The wolf's golden eyes held her gaze for a prolonged moment. It examined her with equal curiosity. When it finally broke eye contact, the air surrounding the wolf suddenly shifted and bent. Fur retracted and limbs shifted.

Naomi's breath caught in her throat. Two seconds ago she'd been face to face with a large, angry grey wolf. Now, a man crouched before her. Before she questioned her own sanity and whether she'd accidentally mixed the glass of Cabernet she'd drank at dinner with medication she'd somehow forgotten she'd taken, she lifted her gun again, clinging to her only means of protection.

His deep, graveled voice rumbled through her chest. "Don't shoot." He lifted a hand in surrender.

Gun at the ready, she stepped backward. "Get up." She said it because she wasn't entirely sure what else to say.

He remained on the ground.

She brandished the gun. "I said, get up." She fought to keep the terror and shock from her voice, to keep her tone even, though her heart pounded against her chest.

Slowly, he extended to his full height. Instantly, she regretted it. Now, at the end of her gun's barrel stood a man, a very large, very naked man.

"I'm not going to harm you." His gaze followed hers to his bloodied arm. "We're at an impasse."

Funny, considering he was the one in her animal trap. "I'm the one holding the gun, asshole," she retorted.

Slowly, he nodded. "Fair enough."

She stood there, gun poised on him, unmoving. Her breath swirled around her face in the cold night air. She'd barely been prepared to kill a wolf, let alone a man. As she calculated her next move, he stood naked before her, both hands lifted in surrender. The trap clamped onto his forearm failed to faze him, despite the blood running down his arm. The expression on his face remained unaffected, distant, rather than panicked or aggressive.

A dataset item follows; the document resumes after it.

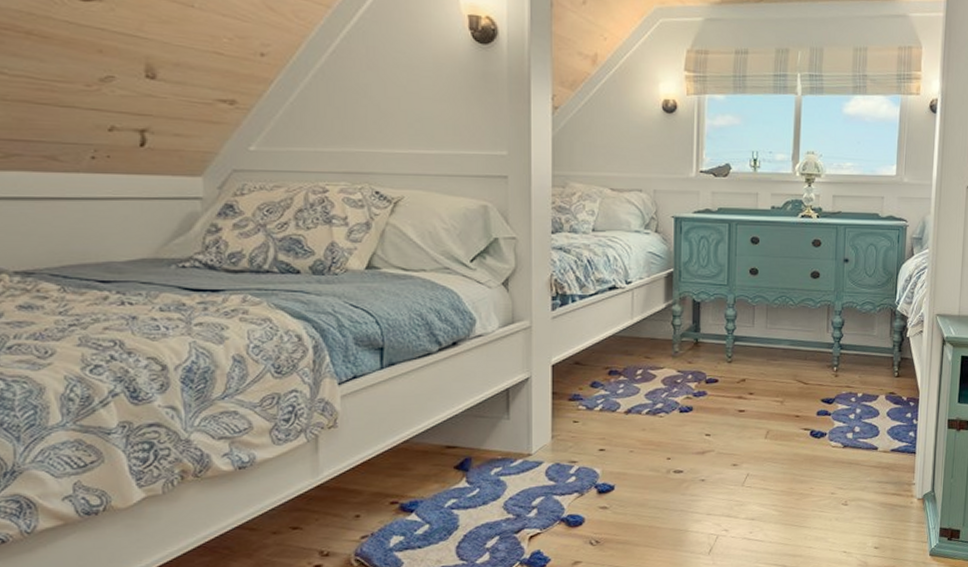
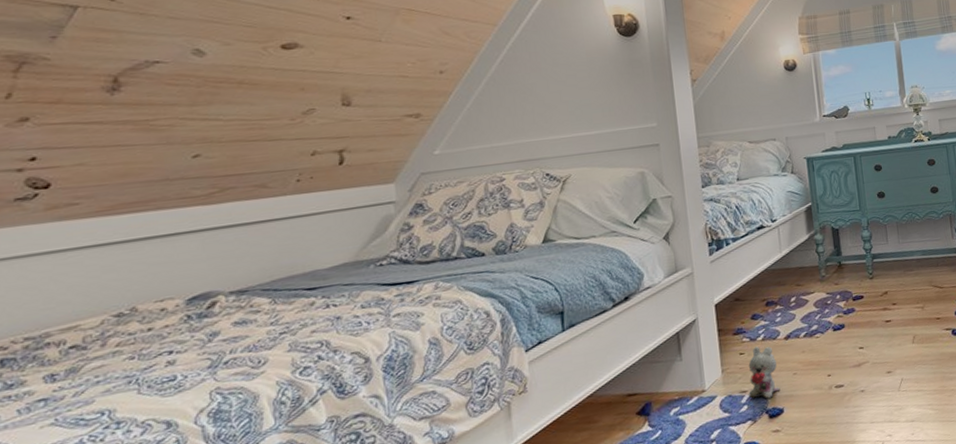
plush toy: none [579,417,614,473] -> present [748,346,780,399]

She needed to subdue him. Right?

Briefly, she considered calling the police, but she quickly reconsidered. Predominantly white law enforcement had never been kind to her people. And a young Apsaalooké woman reporting a naked, unarmed Caucasian man caught in a wolf trap seemed like a recipe for harassment. Her idiot brother was out of town for the week—so there'd be no help there. She could call someone from the Nation, she supposed, but the nearest tribal police on the rez were an hour away and they didn't hold sovereign authority outside their lands. Not to mention she'd be damned if she needed a man to save her. This far into the mountains, it was just her and her father's shotgun on this one.

"Where did the wolf go?" she asked.

The slightest lift of his eyebrow questioned her sanity. But not in the way she'd been hoping.

"That's not humanly possible," she breathed.

He smirked as if she amused him. "Good thing I'm not human."